"Jehanne"
Note : 18/20
Rien n’arrête les conteurs français d’Abduction. Toujours inspirés par un passage sombre
de l’Histoire de France, les Franciliens nous offrent "Jehanne", leur troisième album. Côté
line-up, rien ne bouge. François Blanc (chant, Angellore), Guillaume Fleury (guitare,
ex-Crystal Wall, Angellore en live), Mathieu Taverne (basse) et Morgan Velly (batterie)
ont cette fois choisi l’histoire de Jeanne d’Arc pour donner vie à leurs riffs de progressive
black / death metal, à nouveau mixés par Déhà et qui sortent sur Finisterian Dead End.
L’album débute avec "Aux Loges Les Dames", un premier morceau qui mélange cette ambiance
moyenâgeuse avec un black metal aux influences diverses. Des hurlements, du chant clair,
une rythmique torturée aux accents épiques… les Franciliens alternent ces sonorités
violentes avec un break au son clair enchanteur avant de repartir de plus belle puis de nous
lâcher sur "Par Ce Coeur Les Lys Fleurissent". Un morceau de douze minutes, qui nous conte
l’histoire que le groupe infuse de son savoir-faire musical, et qui fait se heurter un black
metal impie, un death metal martial et des sonorités plus douces. Quelques passages
mélangent également ces deux univers, qui se développe à merveille. On continue avec "La
Chevauchée De La Loire" et ses harmoniques perçantes, qui s’apaisent par moments. Mais
l’univers du groupe reste sombre, et c’est à grands coups de sonorités épiques que le
groupe nous raconte cet épisode de l’Histoire de France. Blast et double pédale se
succèdent également, alors que les mélodies avancent jusqu’à la guerrière "Dieu En Soit
Garde". A la fois mélancolique et lourde, cette composition est également plus sombre, ce
qui est confirmé par les paroles. Même les passages en son clair sont imprégnés de cet
aspect planant mais inquiétant.
Beaucoup plus court, "Foi En Ses Murs Jusqu’Aux Rats" nous offre une première partie
instrumentale ambiante et qui sera suivie d’une deuxième plus axée black metal sur un
black metal effréné et malsain avant de s’éteindre brutalement pour laisser place à "Battue
Par Les Flots Jamais Ne Sombre". Plus lente, plus mélancolique, mais également très
profonde, cette composition dévoile à nouveau un aspect aérien et violent de la formation.

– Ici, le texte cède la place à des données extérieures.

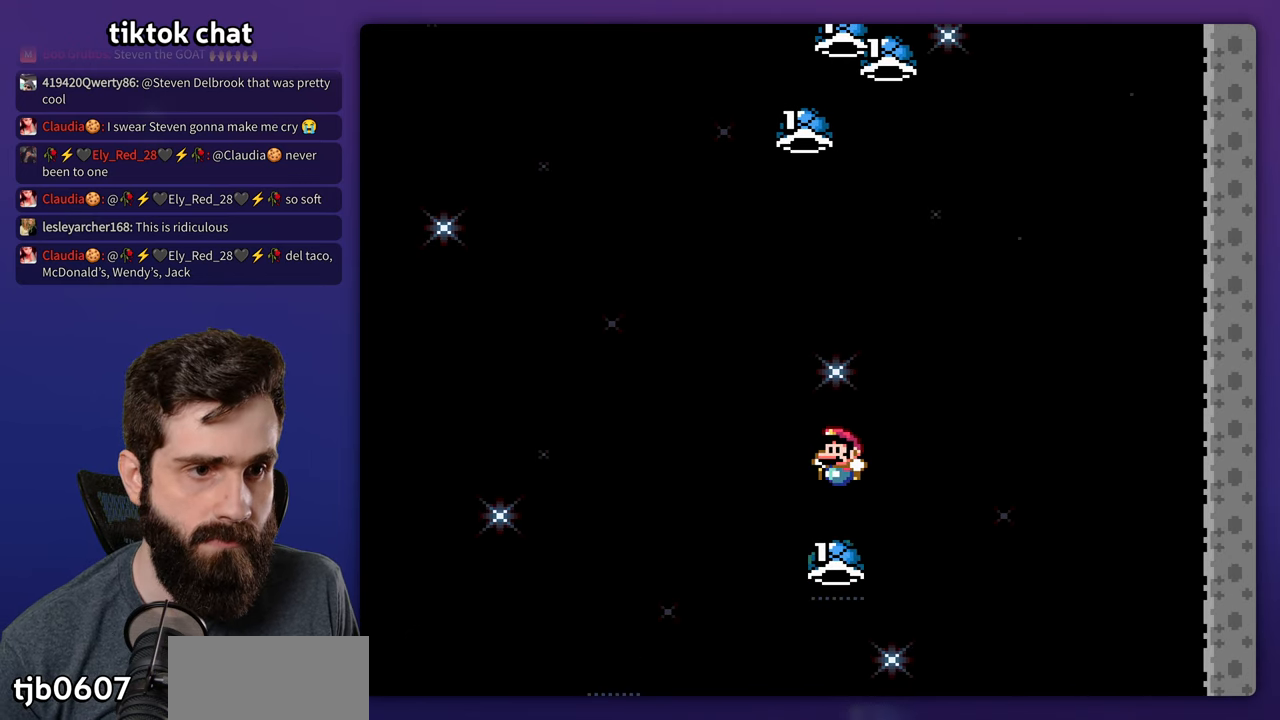
{"buttons": ["DPAD_RIGHT"], "events": [[33, "DPAD_RIGHT", "down"], [133, "L1", "down"], [283, "L1", "up"]]}
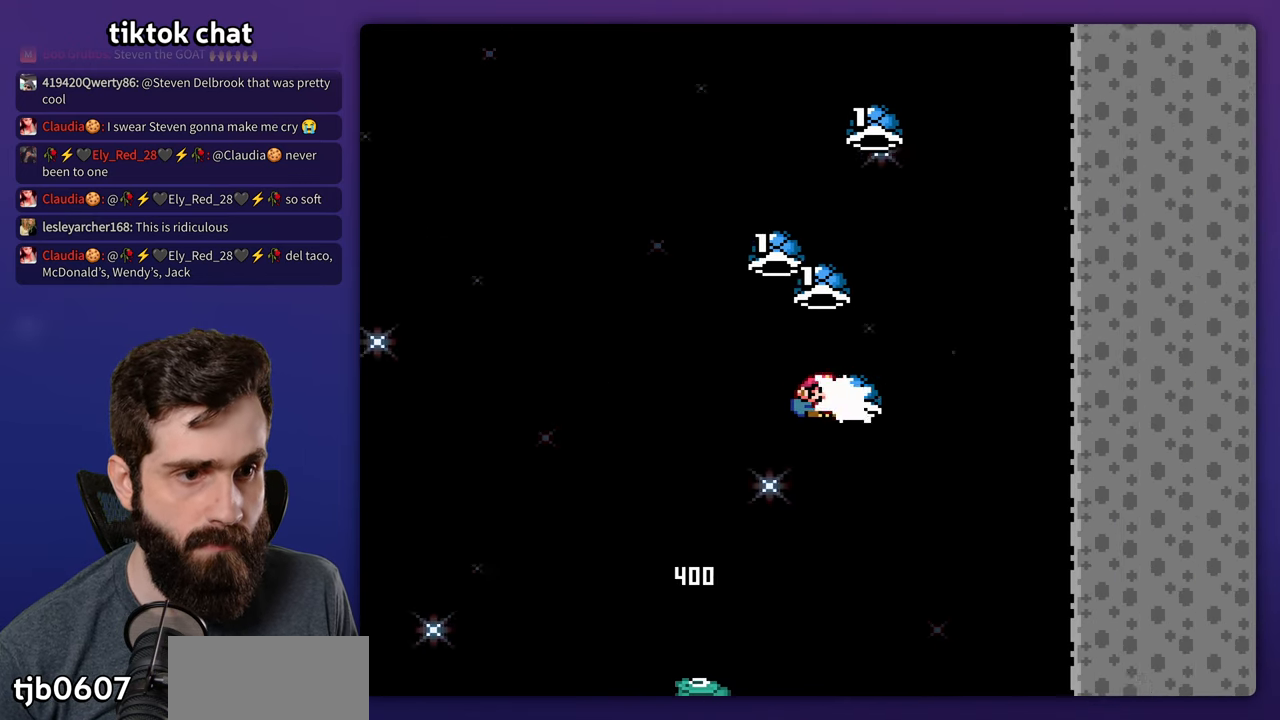
{"buttons": ["DPAD_LEFT"], "events": [[133, "DPAD_RIGHT", "up"], [150, "DPAD_LEFT", "down"], [267, "DPAD_LEFT", "up"], [283, "DPAD_RIGHT", "down"], [483, "DPAD_RIGHT", "up"], [500, "DPAD_LEFT", "down"]]}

"Très Fidèle Au Roi Et Au Trône", le titre suivant, flirte avec un post-black aux accents prog
puis revient rapidement à un black metal glacial que les Français contrastent avec ces
choeurs clairs qui leurs sont propres. On note également une touche de technicité dans la
batterie. Dernier morceau, "Aux Marches De La Lorraine" clôt ce chapitre en beauté grâce à
des riffs virulents et qui faiblissent à peine, même lors des atténuations. Les passages lead
sont aussi tranchants que l’acier, et le final truffé de percussions résonne.
Même si Abduction nous a habitués à une qualité sonore clairement au-dessus de la
moyenne, "Jehanne" pousse le concept encore plus loin. Les contrastes schizophréniques
que les Français développent dans leurs riffs doublés du chant en français en font un groupe
à part qu’il faut absolument écouter.
"À L’Heure Du Crépuscule"
Note : 17/20
Pour certains groupes, il faut laisser quelques années entre deux albums, histoire de laisser
le son mûrir, mais d’autres ont la possibilité d’enchaîner. Abduction a fait les deux.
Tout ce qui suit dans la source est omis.